JAVA State Machine-based AI

Any news on the AI framework? I am very keen to get into this and not sure what has been done so far. Any suggestions where to start from :?



tomcat

My valient AI gurus are busy building AI for Army Simulations… I keep bugging them, and they keep assuring me that they will contribute when time allows. So, I have no idea when they are going to be able to get to it.



If enough time passes, I might get at least the basic FSM framework done. I can at least do that.

ok, if there was some basic stuff, I can get on with testing (and probably adding to it or providing feedback) so we have a token engine going.



tomcat

I don’t know how interested you are in FSM frameworks, but if you have access to Game Programming Gems 1, there is an article on how to create a robust framework. That’s what I was going to work off of.

OK, this is a good starting point. I look at it and see if I can implement it.

tomcat

I think I found the articles you were refering to. Reading it came across a coupel of points that you may be able to help.



First thing is that we need some kind of message passing mechanism between objects. Say if we have a FSM attached to an entity then we need the entities to be able to send each other messages to set the future states. I am not sue if we have such a thing in the entities. What do you think?



Secondly the entities need to be event driven. Again not sure if we have such a mechanism built in. Any ideas?



I hope we have something similiar to the above. Any comments?



tomcat

Well, the answer to both your questions is the same. Right now, there is no entity. The only concept implemented in the new jME is Spatials which is purely for rendering. I have yet to figure out the best way to tie everything together (Rendering, sound, AI, physics, etc). So, if there is a need for communication there is nothing stopping it from going in.



Similar to the sound thing, I’m unsure how to tie all these components together (right now, sound and graphics). Time to do a little research I guess.



Anyways, answer: No, neither communications nor event based triggers are implemented, but there is nothing keeping them from being implemented.

Ok, I see that there might be a little problem as the entity does not exit anymore. We really need some object off which we can hang various attributes such as graphics, sound etc. Entity was (and I think still would be if its not too much trouble to bring it back) a suitable place holder for various attributes.



It would help to identify each object in the world by givingthem an id and allows us to communicate with it if required.



I can look around to see how we can add a simple message passing functionality to the system (which would also be very useful for FSM) and pass on the info it that helps.



tomcat

I think still would be if its not too much trouble to bring it back


Entity or something like it will probably merge from old to new.
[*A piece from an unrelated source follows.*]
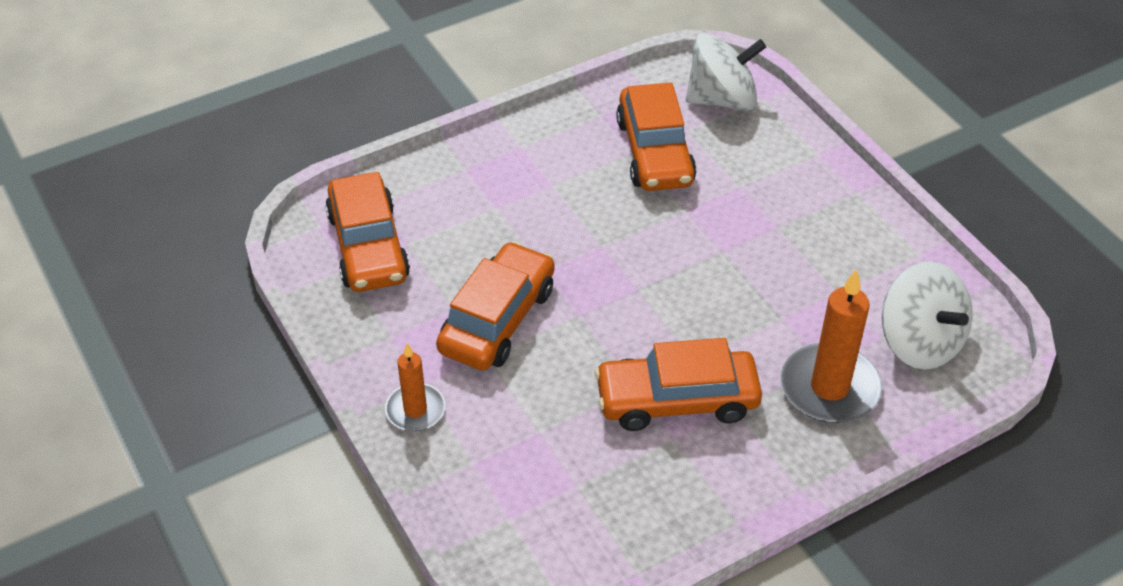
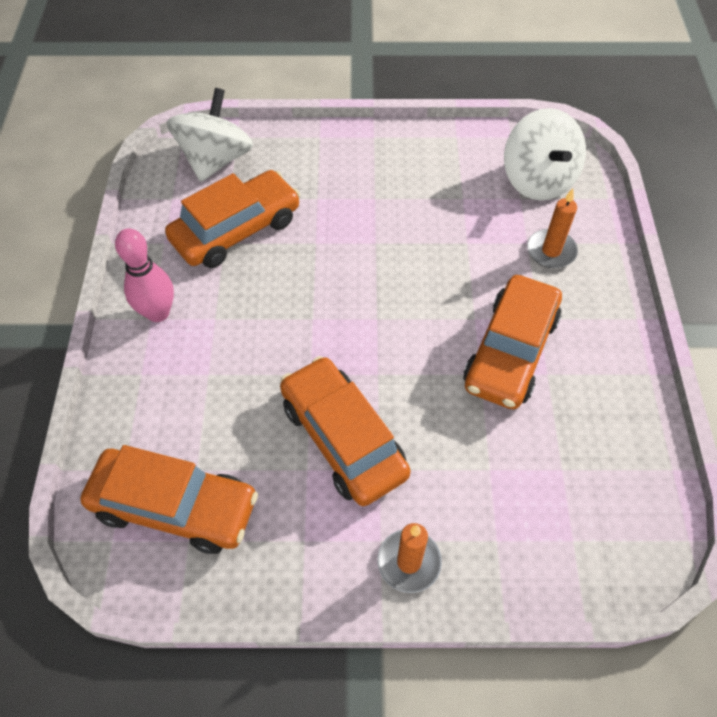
camera: 60 degrees left, 10 degrees up
(529, 148) = (158, 313): none -> pink bowling pin
(654, 152) = (236, 230): orange car -> orange car turned 60 degrees counterclockwise
(829, 388) = (551, 251): orange candle -> orange candle, size x0.59
(919, 342) = (537, 180): white spinning top -> white spinning top turned 75 degrees clockwise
See my response to the sound thread.

Nothing has really been done with AI at this point. To tell you the truth, other than this thread, no one has shown a real interest in it yet. So, it’s still very much an open topic.

Heh… I’m interested in AI. My jME-based project is a programming game (a la CRobots, Robot Battle, etc.), and one of the things I’ve been working on is a framework for running scripts in a virtual machine-like state machine, so that I can run multiple programs (written in a natural way), but from a single Java thread.



Something like this could be used to do the AI for in-game critters, although it might be a bit heavy if the critters aren’t that smart (e.g. if they’re just executing simple behaviors). One good thing, however, is that you can control execution speed of each script very well (that’s the whole point, in fact).



Right now there are two main limitations - it’s slow, and the scripting language is under-featured. Performance will be easy enough to address - right now the VM is a fairly naive, first-cut implementation, so I’ve on doubt there are some gains to be made somewhere. It’s faster than I thought it would be, but comparable Java programs execute at 4000x the speed.



My eventual plan is to compile suitable methods (“known-execution-time methods” - e.g. anything without a loop) down to JVM byte codes, which would speed things up enormously. Only “variable-execution-time methods” would remain interpreted.



I’m a little less certain about what to do with the scripting language. Right now it’s an object-oriented, weakly styped language, weakly typed, garbage collected (courtesy the the underlying JVM), that allows script-to-Java calls, but missing lots of things such as control over memory allocation, Java-to-script calls, scripty features like first-class lists and maps, and indeed many common operators.



I could continue adding features to it, which would make it usable without too much work, but my dream is to support something more popular, such as Groovy - or even just Java. One way to do both (and more) would be to rewrite the interpreter to handle a subset of Java bytecodes (e.g. not threading primitives), and then to post-process Java class files using a special class loader. That’s a lot more work, but it would make the system extremely versatile.